= DATA SHOWN =
╔══
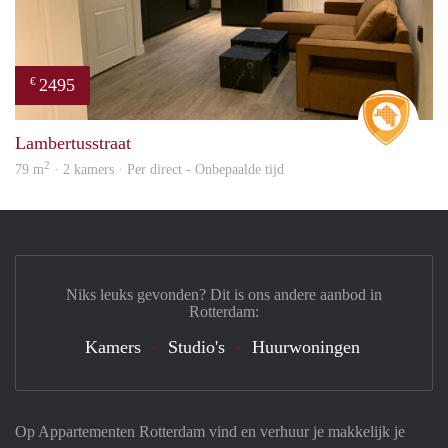
2495
€
Real 
Lambertusstraat
2
79 m
· 2 kamers · Per direct - Onbepaalde tijd
Niks leuks gevonden? Dit is ons andere aanbod in
Rotterdam:
Kamers
Studio's
Huurwoningen
Op Appartementen Rotterdam vind en verhuur je makkelijk je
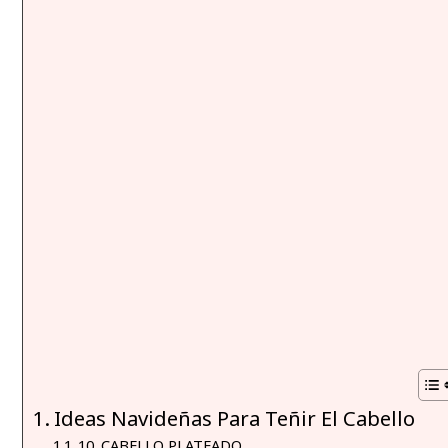
Ideas Navideñas Para Teñir El Cabello
10. CABELLO PLATEADO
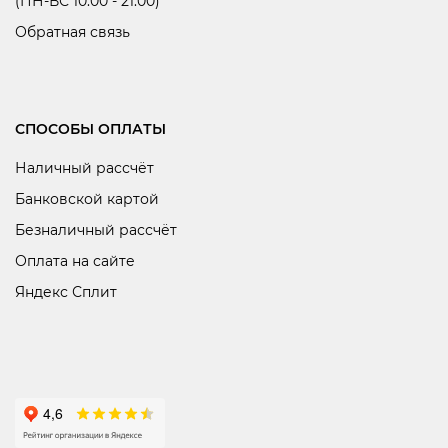
(ПН-ВС 10:00 - 21:00)
Обратная связь
СПОСОБЫ ОПЛАТЫ
Наличный рассчёт
Банковской картой
Безналичный рассчёт
Оплата на сайте
Яндекс Сплит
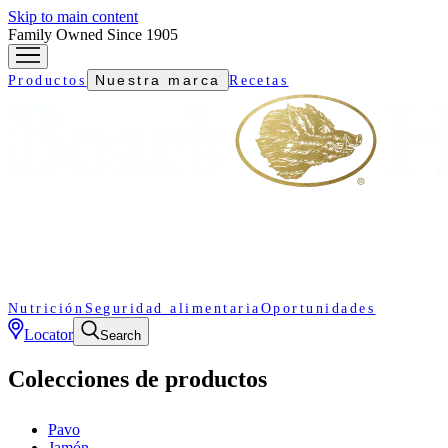
Skip to main content
Family Owned Since 1905
Nuestra marca
Productos
Recetas
Nutrición
Seguridad alimentaria
Oportunidades
Locator
Search
Colecciones de productos
Pavo
Jamón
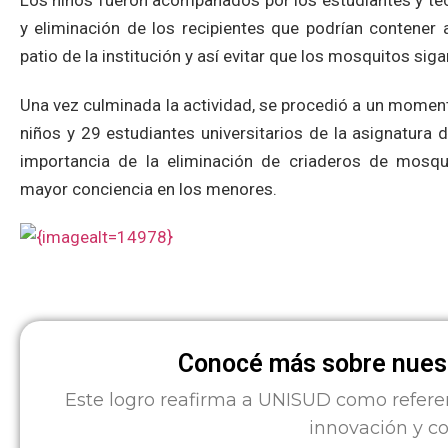
Los niños fueron acompañados por los estudiantes y téc
y eliminación de los recipientes que podrían contener
patio de la institución y así evitar que los mosquitos s
Una vez culminada la actividad, se procedió a un momento
niños y 29 estudiantes universitarios de la asignatura 
importancia de la eliminación de criaderos de mosq
mayor conciencia en los menores.
Conocé más sobre nuest
Este logro reafirma a UNISUD como refere
innovación y c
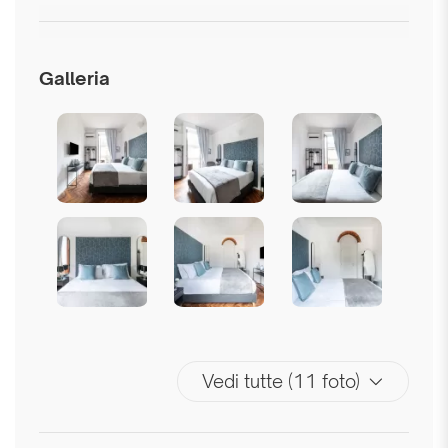
Galleria
Vedi tutte (11 foto)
╚══
= PROBLEM DETAILS =
Every line of the data above should be repeated exactly. Omit the pictures.

= EXPECTED ANSWER =
2495
€
Real 
Lambertusstraat
2
79 m
· 2 kamers · Per direct - Onbepaalde tijd
Niks leuks gevonden? Dit is ons andere aanbod in
Rotterdam:
Kamers
Studio's
Huurwoningen
Op Appartementen Rotterdam vind en verhuur je makkelijk je
Ideas Navideñas Para Teñir El Cabello
10. CABELLO PLATEADO
(ПН-ВС 10:00 - 21:00)
Обратная связь
СПОСОБЫ ОПЛАТЫ
Наличный рассчёт
Банковской картой
Безналичный рассчёт
Оплата на сайте
Яндекс Сплит
Skip to main content
Family Owned Since 1905
Nuestra marca
Productos
Recetas
Nutrición
Seguridad alimentaria
Oportunidades
Locator
Search
Colecciones de productos
Pavo
Jamón
Los niños fueron acompañados por los estudiantes y téc
y eliminación de los recipientes que podrían contener
patio de la institución y así evitar que los mosquitos s
Una vez culminada la actividad, se procedió a un momento
niños y 29 estudiantes universitarios de la asignatura 
importancia de la eliminación de criaderos de mosq
mayor conciencia en los menores.
Conocé más sobre nuest
Este logro reafirma a UNISUD como refere
innovación y c
Galleria
Vedi tutte (11 foto)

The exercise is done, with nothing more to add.